*What you will do:* Output the line containing "rialis Männchen e.p.", then every remaining line of the entries below, exactly as written and with no other text.

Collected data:
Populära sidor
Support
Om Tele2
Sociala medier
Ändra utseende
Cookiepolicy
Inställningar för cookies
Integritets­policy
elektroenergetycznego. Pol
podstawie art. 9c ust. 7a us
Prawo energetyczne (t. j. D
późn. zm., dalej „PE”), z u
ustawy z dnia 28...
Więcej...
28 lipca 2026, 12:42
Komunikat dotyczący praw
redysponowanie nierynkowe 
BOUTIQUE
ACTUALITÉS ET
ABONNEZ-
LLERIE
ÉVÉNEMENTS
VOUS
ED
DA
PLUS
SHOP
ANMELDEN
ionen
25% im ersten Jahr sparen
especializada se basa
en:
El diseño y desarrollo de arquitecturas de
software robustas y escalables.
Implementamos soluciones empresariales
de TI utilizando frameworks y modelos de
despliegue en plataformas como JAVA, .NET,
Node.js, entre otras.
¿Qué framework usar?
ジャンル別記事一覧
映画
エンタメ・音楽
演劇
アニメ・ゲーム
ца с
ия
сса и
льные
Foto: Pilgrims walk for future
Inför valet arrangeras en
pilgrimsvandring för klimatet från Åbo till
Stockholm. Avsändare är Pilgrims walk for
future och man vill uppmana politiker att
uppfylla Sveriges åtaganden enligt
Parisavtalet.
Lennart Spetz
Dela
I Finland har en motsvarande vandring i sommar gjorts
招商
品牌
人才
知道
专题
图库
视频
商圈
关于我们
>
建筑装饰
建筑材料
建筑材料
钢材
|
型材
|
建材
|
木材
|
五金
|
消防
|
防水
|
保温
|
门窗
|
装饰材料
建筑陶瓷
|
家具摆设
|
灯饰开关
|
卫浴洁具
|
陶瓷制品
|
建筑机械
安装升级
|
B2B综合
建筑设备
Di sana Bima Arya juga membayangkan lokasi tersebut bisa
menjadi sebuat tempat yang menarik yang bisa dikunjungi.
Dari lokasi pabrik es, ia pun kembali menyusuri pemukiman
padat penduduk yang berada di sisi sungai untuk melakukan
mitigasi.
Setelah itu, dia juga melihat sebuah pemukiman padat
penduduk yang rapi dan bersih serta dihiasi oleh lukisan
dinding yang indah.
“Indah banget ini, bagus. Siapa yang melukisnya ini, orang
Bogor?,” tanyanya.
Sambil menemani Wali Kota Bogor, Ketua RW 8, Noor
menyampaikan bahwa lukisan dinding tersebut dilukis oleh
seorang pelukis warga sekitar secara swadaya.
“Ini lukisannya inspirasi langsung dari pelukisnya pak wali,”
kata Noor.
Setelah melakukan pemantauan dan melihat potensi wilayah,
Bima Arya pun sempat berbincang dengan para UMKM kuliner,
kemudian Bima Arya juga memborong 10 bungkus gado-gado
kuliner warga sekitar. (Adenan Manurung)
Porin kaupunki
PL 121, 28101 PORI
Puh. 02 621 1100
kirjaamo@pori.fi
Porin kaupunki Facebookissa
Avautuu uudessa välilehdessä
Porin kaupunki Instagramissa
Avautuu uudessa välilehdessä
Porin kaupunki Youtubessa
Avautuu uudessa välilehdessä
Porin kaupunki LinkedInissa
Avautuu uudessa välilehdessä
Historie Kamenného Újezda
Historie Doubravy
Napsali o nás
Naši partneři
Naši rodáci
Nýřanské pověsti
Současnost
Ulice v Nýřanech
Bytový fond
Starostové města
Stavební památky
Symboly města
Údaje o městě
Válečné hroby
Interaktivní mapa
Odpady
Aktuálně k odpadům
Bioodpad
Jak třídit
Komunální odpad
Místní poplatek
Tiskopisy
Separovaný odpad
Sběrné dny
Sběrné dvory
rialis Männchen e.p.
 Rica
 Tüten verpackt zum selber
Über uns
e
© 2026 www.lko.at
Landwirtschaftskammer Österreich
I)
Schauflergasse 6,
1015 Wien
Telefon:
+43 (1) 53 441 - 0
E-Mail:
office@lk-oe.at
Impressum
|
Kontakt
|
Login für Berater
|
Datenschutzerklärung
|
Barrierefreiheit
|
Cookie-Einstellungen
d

*Answer section:*
rialis Männchen e.p.
 Rica
 Tüten verpackt zum selber
Über uns
e
© 2026 www.lko.at
Landwirtschaftskammer Österreich
I)
Schauflergasse 6,
1015 Wien
Telefon:
+43 (1) 53 441 - 0
E-Mail:
office@lk-oe.at
Impressum
|
Kontakt
|
Login für Berater
|
Datenschutzerklärung
|
Barrierefreiheit
|
Cookie-Einstellungen
d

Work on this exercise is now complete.